Give back, character for character, the line that includes "ricorda che ogni scelta ben ponderata oggi ti" and all lines beneath it in the data.

+ + + +

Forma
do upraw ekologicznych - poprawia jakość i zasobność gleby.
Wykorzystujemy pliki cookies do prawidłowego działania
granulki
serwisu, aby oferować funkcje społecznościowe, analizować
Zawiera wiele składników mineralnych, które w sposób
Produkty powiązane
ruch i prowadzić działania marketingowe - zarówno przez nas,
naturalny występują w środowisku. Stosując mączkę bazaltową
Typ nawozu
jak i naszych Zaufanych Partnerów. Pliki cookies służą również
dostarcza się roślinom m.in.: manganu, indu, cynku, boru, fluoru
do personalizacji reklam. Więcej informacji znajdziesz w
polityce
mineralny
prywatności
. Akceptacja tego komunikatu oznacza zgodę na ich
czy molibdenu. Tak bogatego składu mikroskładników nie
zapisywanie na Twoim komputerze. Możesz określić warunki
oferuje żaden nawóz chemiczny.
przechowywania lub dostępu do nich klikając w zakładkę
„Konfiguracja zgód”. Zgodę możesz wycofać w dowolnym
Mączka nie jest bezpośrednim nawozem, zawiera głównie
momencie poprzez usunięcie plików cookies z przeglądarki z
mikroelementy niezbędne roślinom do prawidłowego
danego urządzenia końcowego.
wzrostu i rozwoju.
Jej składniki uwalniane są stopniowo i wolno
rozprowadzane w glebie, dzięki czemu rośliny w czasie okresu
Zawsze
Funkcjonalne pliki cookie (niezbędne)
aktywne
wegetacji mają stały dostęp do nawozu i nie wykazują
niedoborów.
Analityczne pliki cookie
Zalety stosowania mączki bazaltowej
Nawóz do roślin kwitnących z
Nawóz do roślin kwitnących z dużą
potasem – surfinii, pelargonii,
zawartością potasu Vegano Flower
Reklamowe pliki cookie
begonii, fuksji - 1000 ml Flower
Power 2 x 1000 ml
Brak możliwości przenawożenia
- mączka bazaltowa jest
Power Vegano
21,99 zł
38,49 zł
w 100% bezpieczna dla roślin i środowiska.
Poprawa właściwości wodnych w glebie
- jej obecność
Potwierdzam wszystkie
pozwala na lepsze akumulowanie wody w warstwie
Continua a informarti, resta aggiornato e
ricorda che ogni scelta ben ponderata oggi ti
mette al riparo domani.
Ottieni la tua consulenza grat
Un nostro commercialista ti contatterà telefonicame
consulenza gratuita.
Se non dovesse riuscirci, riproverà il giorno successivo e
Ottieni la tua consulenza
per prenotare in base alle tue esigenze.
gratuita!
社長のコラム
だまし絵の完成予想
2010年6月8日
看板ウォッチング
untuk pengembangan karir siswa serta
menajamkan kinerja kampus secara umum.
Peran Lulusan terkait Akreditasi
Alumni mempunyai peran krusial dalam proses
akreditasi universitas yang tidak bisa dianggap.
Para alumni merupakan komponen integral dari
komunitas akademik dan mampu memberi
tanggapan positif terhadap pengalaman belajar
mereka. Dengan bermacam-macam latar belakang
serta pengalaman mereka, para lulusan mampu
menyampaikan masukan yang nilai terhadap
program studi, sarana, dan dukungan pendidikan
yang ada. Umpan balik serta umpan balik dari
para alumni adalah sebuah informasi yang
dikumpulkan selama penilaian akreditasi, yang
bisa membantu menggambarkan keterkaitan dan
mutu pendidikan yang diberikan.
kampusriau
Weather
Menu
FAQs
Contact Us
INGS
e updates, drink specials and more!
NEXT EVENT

+ + + +

Written reply>
ricorda che ogni scelta ben ponderata oggi ti
mette al riparo domani.
Ottieni la tua consulenza grat
Un nostro commercialista ti contatterà telefonicame
consulenza gratuita.
Se non dovesse riuscirci, riproverà il giorno successivo e
Ottieni la tua consulenza
per prenotare in base alle tue esigenze.
gratuita!
社長のコラム
だまし絵の完成予想
2010年6月8日
看板ウォッチング
untuk pengembangan karir siswa serta
menajamkan kinerja kampus secara umum.
Peran Lulusan terkait Akreditasi
Alumni mempunyai peran krusial dalam proses
akreditasi universitas yang tidak bisa dianggap.
Para alumni merupakan komponen integral dari
komunitas akademik dan mampu memberi
tanggapan positif terhadap pengalaman belajar
mereka. Dengan bermacam-macam latar belakang
serta pengalaman mereka, para lulusan mampu
menyampaikan masukan yang nilai terhadap
program studi, sarana, dan dukungan pendidikan
yang ada. Umpan balik serta umpan balik dari
para alumni adalah sebuah informasi yang
dikumpulkan selama penilaian akreditasi, yang
bisa membantu menggambarkan keterkaitan dan
mutu pendidikan yang diberikan.
kampusriau
Weather
Menu
FAQs
Contact Us
INGS
e updates, drink specials and more!
NEXT EVENT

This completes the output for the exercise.